Job hunting is atrocious and until you acquire an interview, you feel hopelessly unwanted and discarded.
When your talents and education are focused on writing, it can be difficult finding a job outside of retail and even remotely similar to your skill set. For those of us still on our path to finding an agent and hitting that publishing lottery that puts us on a full-time writing/author track, job hunting is a poison we sip a small amount of each day. Every day that our phones remain silent or email sits unchanged of any possible employer reaching out for contact, our hope for a fresh start in the job market begins to overripe and shrivel. It’s terrifying to think that we may not hear anything at all or to never know how many jobs you’ll need to apply for.
The drastic measures we hope to never take?
I worked in retail for much longer than I expected but bills must be paid, groceries must be bought, and to put all of this on my spouse was inhumanely unfair. So I went back to a drugstore-retail chain I had worked at on weekends during school; they were desperate for someone with experience and I was desperate for any paycheck at all. Months stretched, weekends and holidays were worked, and by a lucky encounter with a customer whose company was hiring, I made it out a few years later. Now I’m at a job I yearned for during those forty plus hourly waged weeks; a desk job in an office setting where my typing skills are put to use and I’m expected to use logical and detailed thinking to edit orders for the company’s products. Not what I expected when I went to school but hey, it’s self-respecting work with dignity and I have holidays off and weekends. It’s work I don’t have to take home with me so I can focus on projects and personal work.

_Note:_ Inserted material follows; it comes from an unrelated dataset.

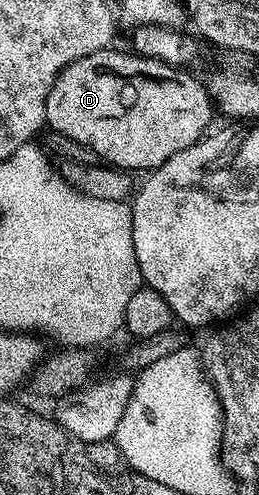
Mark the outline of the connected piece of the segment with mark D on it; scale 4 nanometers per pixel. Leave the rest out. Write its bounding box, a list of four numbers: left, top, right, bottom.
[46,48,213,170]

Now, I’m leaving to move states away with my spouse, who luckily has his job lined up and will be making even a little more. His job also is helping pay for our move and with a good deal on our new place, I’m afforded a little extra time, as in going there without a job lined up won’t be the end of the world, however with only a week left before our travels, I find my foot tapping anxiously under my desk and my Google page up with “full time open employment” placed in the search bar without entirely remembering doing it. Without thought, I’m constantly checking my phone and email, because even a rejection email would be better to see than nothing; I hate when businesses leave you forever guessing if their application process takes as little two weeks or as long as a month.
I’m constantly reassuring myself that no matter what, we will be good. Even if I must return to the recesses of hellish retail, I’ll survive like I did before. It’s a difficult time for everyone to seek employment and I do have an advantage of now with at least a year of office experience. It does make it difficult at the time being to continue working on my short stories and projects but every writer is allowed emergency times and busy times from work, too; any writer who says otherwise either is lying or has it really made. Never feel guilted when you have so much going on; we literally found out we were moving maybe two months ago. This move came quick and we are checking on the final tallies of our to-do lists.